== Recorded data ==
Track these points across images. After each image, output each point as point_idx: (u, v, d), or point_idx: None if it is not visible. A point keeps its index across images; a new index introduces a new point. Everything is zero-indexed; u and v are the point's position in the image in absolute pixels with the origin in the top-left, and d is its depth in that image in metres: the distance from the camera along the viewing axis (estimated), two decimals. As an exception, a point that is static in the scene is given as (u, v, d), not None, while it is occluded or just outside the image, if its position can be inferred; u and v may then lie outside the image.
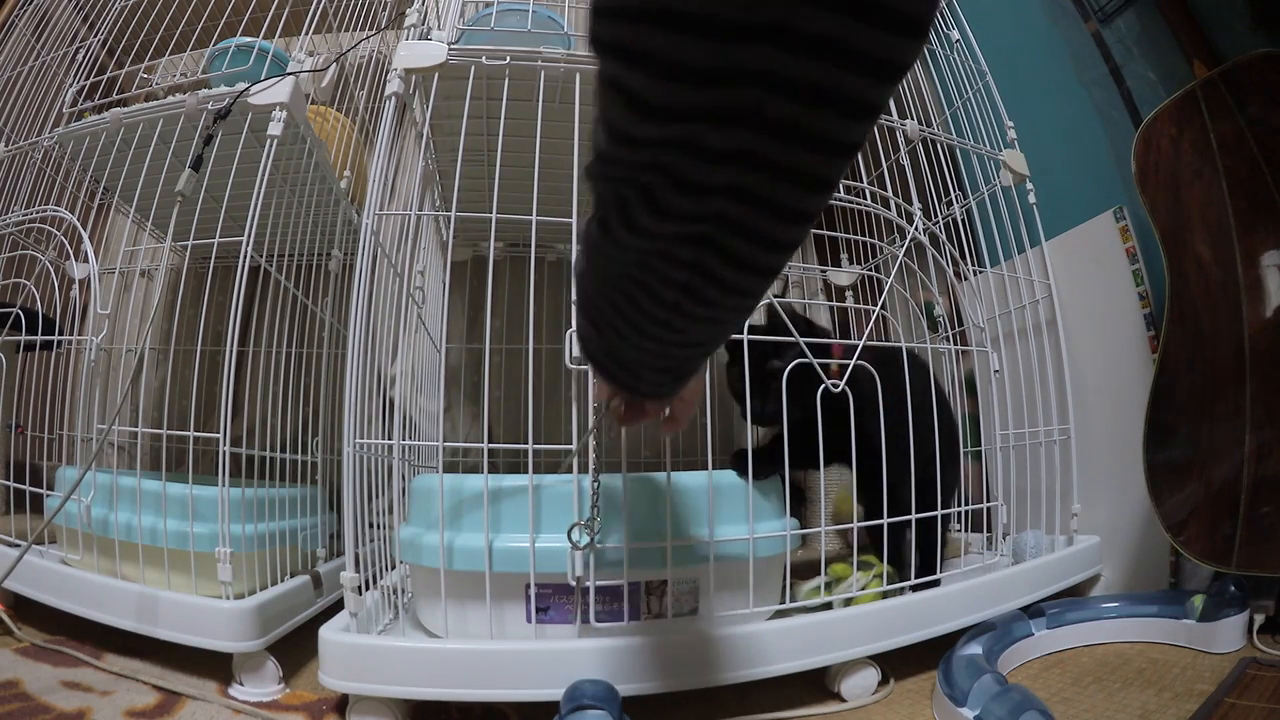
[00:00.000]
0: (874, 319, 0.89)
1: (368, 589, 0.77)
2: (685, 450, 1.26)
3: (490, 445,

== Exercise instructions ==
The listing above must be printed again exactly, minus its pictures.

== Solution to this exercise ==
Track these points across images. After each image, output each point as point_idx: (u, v, d), or point_idx: None if it is not visible. A point keeps its index across images; a new index introduces a new point. Everything is zero-indexed; u and v are the point's position in the image in absolute pixels with the origin in the top-left, and d is its depth in that image in metres: the distance from the camera along the viewing axis (estimated), two decimals. As an exception, a point that is static in the scene is given as (u, v, d), not None, while it is occluded or just outside the image, if its position can be inferred; u and v may then lie outside the image.
[00:00.000]
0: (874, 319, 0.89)
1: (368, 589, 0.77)
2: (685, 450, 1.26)
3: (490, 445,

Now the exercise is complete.